Bill Watanabe was honored at the Nisei Week Award Dinner on Aug. 14 at DoubleTree by Hilton Hotel in Little Tokyo. From left, 2023 Nisei Week Queen Kaitlyn Emiko Chu, Bill Watanabe, and Nisei Week President David Yamahata (Cultural News Photo)

The Nisei Week Foundation announced Bill Watanabe as Grand Marshal in the Grand Parade on Aug. 13, because the foundation recognized Watanabe as 2023 leader of Little Tokyo.

Watanabe was honored at the Nisei Week Awards Dinner at DoubleTree by Hilton hotel on Aug. 14.

Bill Watanabe was born at Manzanar in January 1944 and grew up in the San Fernando Valley, helping his family grow flowers for the downtown flower market.

In 1967, Bill did a one-year stint at the prestigious Waseda University in Tokyo to broaden his knowledge of the language and culture of Japan.  In 1972, he received his Masters degree in Social Welfare from UCLA focusing on the field of community organizing.

Bill became, in 1980, the founding Executive Director of the Little Tokyo Service Center (LTSC) in downtown Los Angeles.

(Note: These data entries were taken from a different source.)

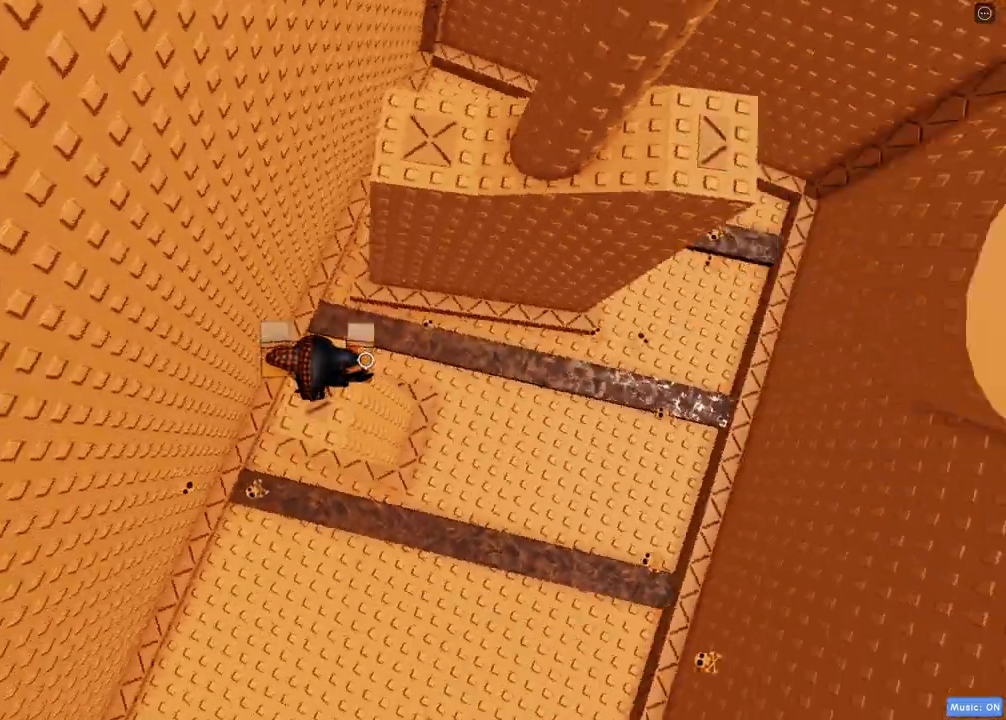
{"keys": ["d", "w"], "events": [[17, "space", "down"], [183, "space", "up"], [450, "d", "down"]]}
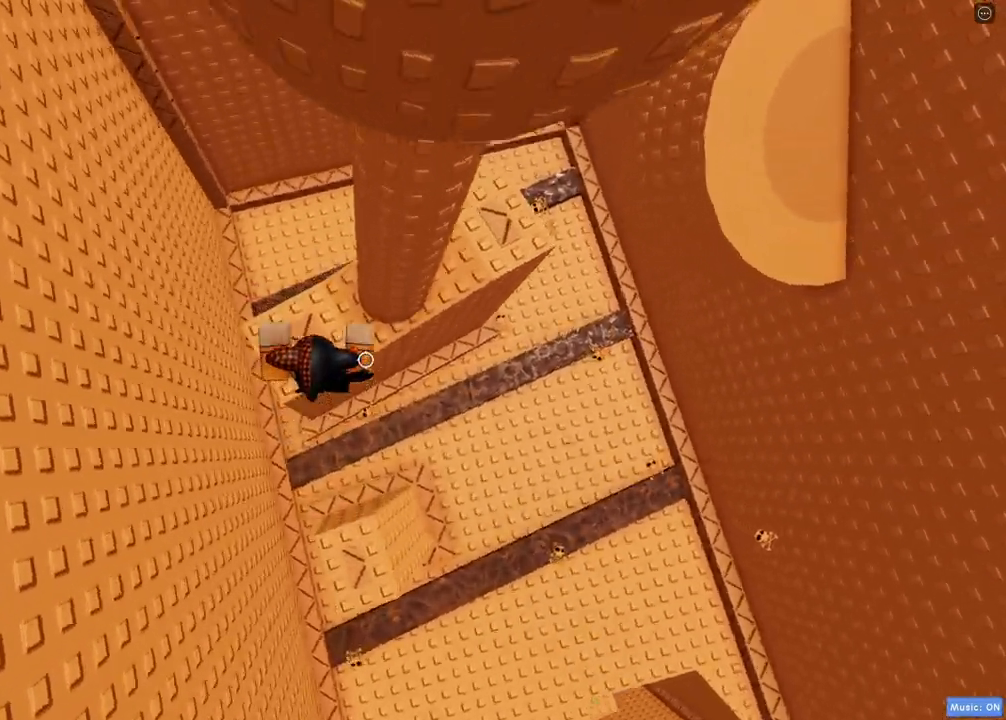
{"keys": ["d"], "events": [[33, "w", "up"], [100, "space", "down"], [283, "space", "up"]]}
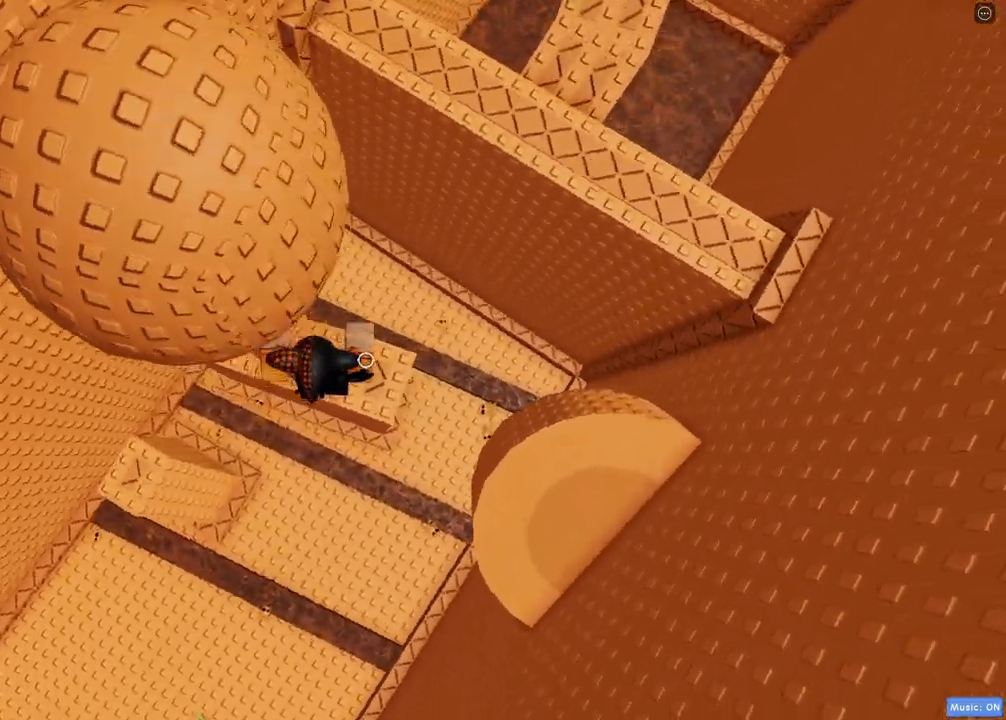
{"keys": ["d"], "events": [[67, "e", "down"], [117, "e", "up"], [150, "space", "down"], [217, "e", "down"], [333, "e", "up"], [383, "space", "up"]]}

For 32 years, he guided its growth, in conjunction with the Board of Directors, from a one-person staff to a multi-faceted social services and community development program with over 100 paid staff, many of whom are bilingual in any of eight Asian Pacific languages and Spanish.

LTSC has become a major player in the preservation of Little Tokyo through its development of affordable housing at Casa Heiwa, the San Pedro Firm Building, the Far East building, and the Daimaru Hotel.

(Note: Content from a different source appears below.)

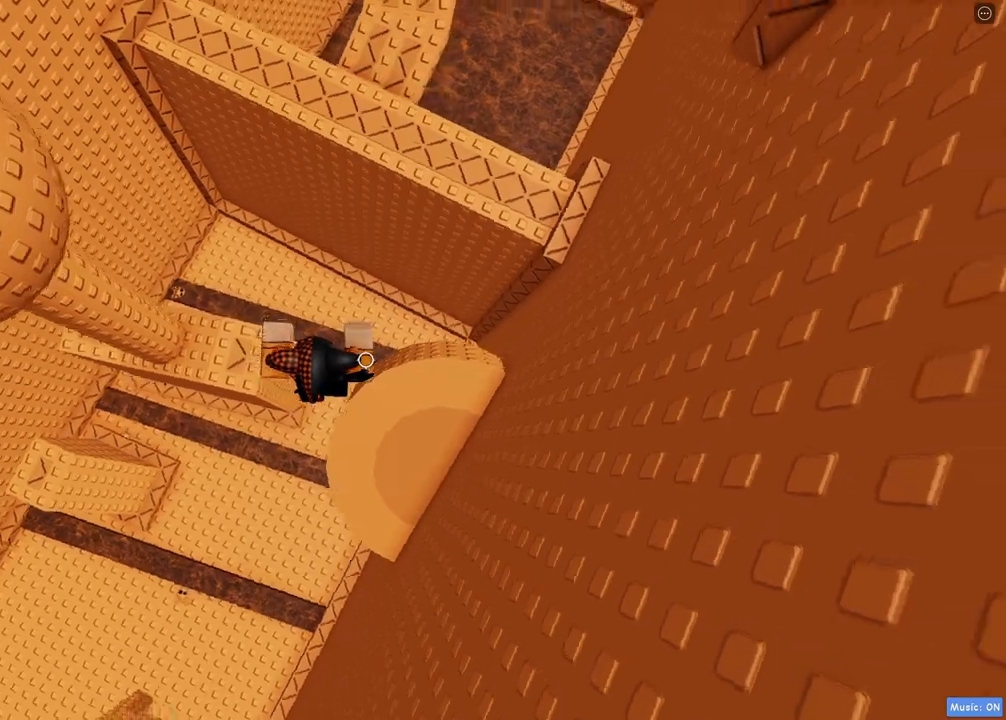
{"keys": ["d", "space", "w"], "events": [[117, "w", "down"], [317, "space", "down"]]}
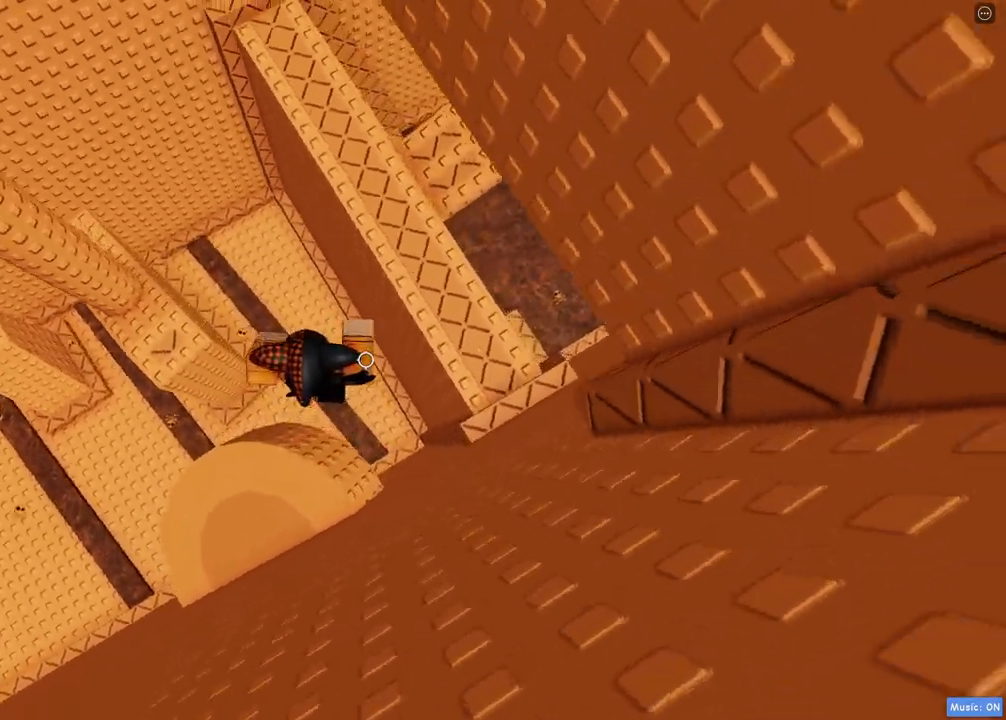
{"keys": ["space", "w"], "events": [[17, "space", "up"], [400, "space", "down"], [433, "d", "up"]]}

LTSC is also the major developer of the Union Center for Arts which brought the cultural arts of the East West Players theater, Visual Communications, and LA Artcore to Little Tokyo.

Bill retired from LTSC in June 2012 but has remained active as a volunteer.  He can be seen giving historical tours of Little Tokyo, sharing with visitors the rich history and heritage of the neighborhood, including the food and major milestones of the past.

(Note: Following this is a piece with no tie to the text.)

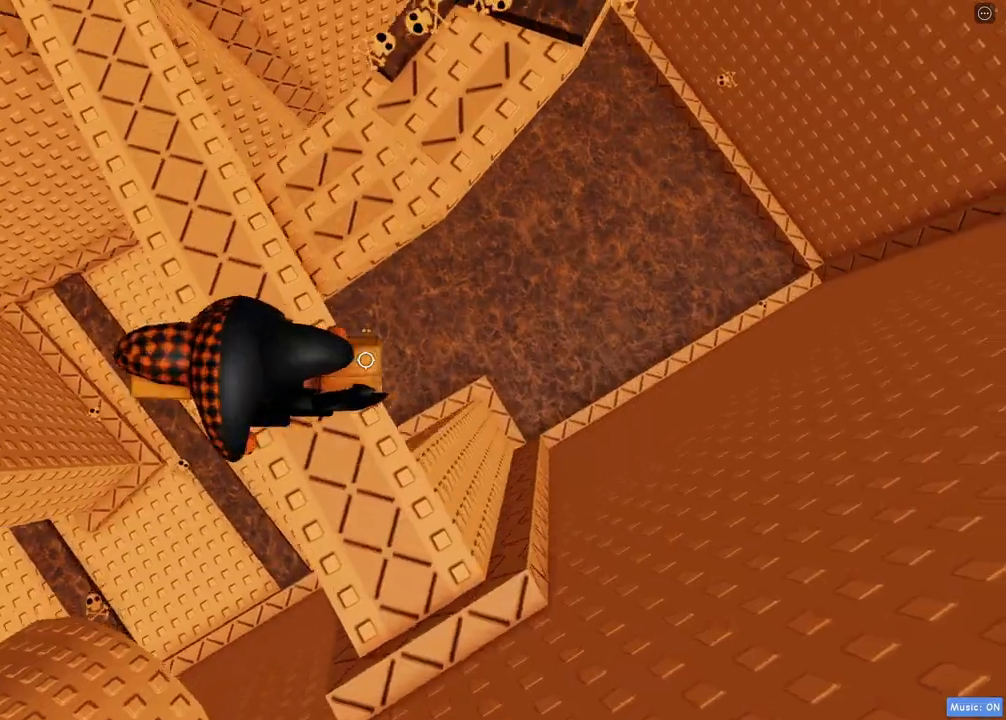
{"keys": ["w"], "events": [[100, "space", "up"]]}
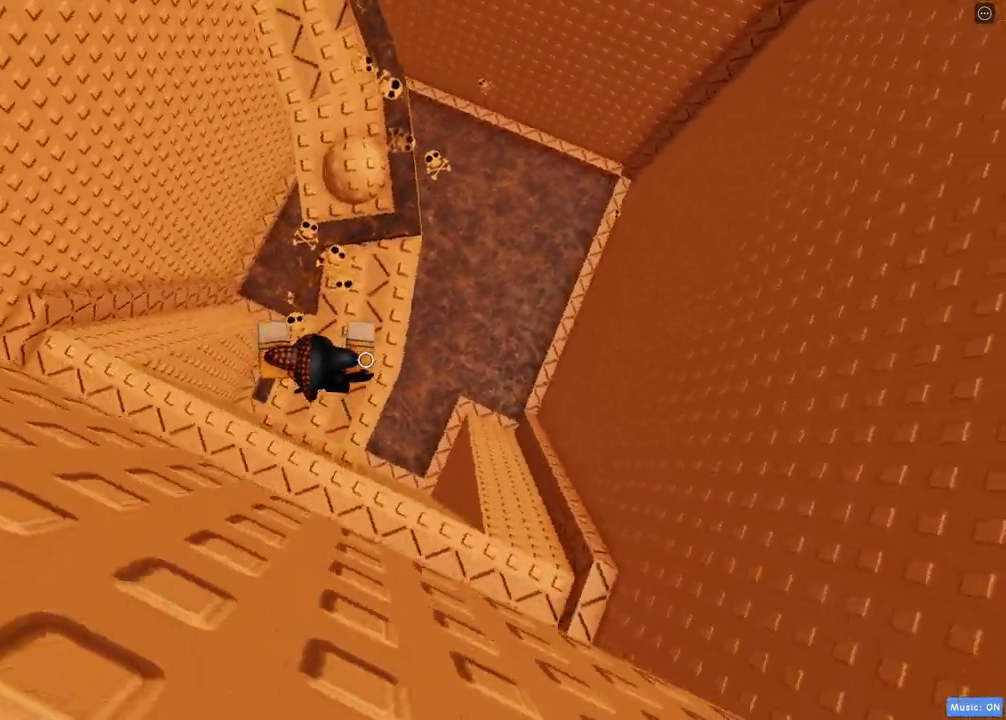
{"keys": ["w"]}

While at LTSC, Bill used his community organizing skills to found or co-found many key community organizations such as the Asian Pacific Community Fund, the National Coalition for Asian Pacific American Community Development, the Asian Pacific Counseling and Treatment Center, the Coalition to Abolish Slavery & Trafficking, and the Asian Pacific Islander Americans for Historic Preservation.

In addition to establishing LTSC, Bill has left an indelible mark in Little Tokyo by initiating the Terasaki Budokan project, starting up the Little Tokyo Historical Society, and co-founding the Little Tokyo Community Council, and the Little Tokyo Community Impact Fund.

Bill is married and lives in Silver Lake near downtown Los Angeles and spends precious time with his two young grandchildren.

Bill is currently the President of a new project called the Little Tokyo Community Impact Fund, a community-based real estate investment fund aimed to help heritage small businesses in Little Tokyo and the Nikkei community.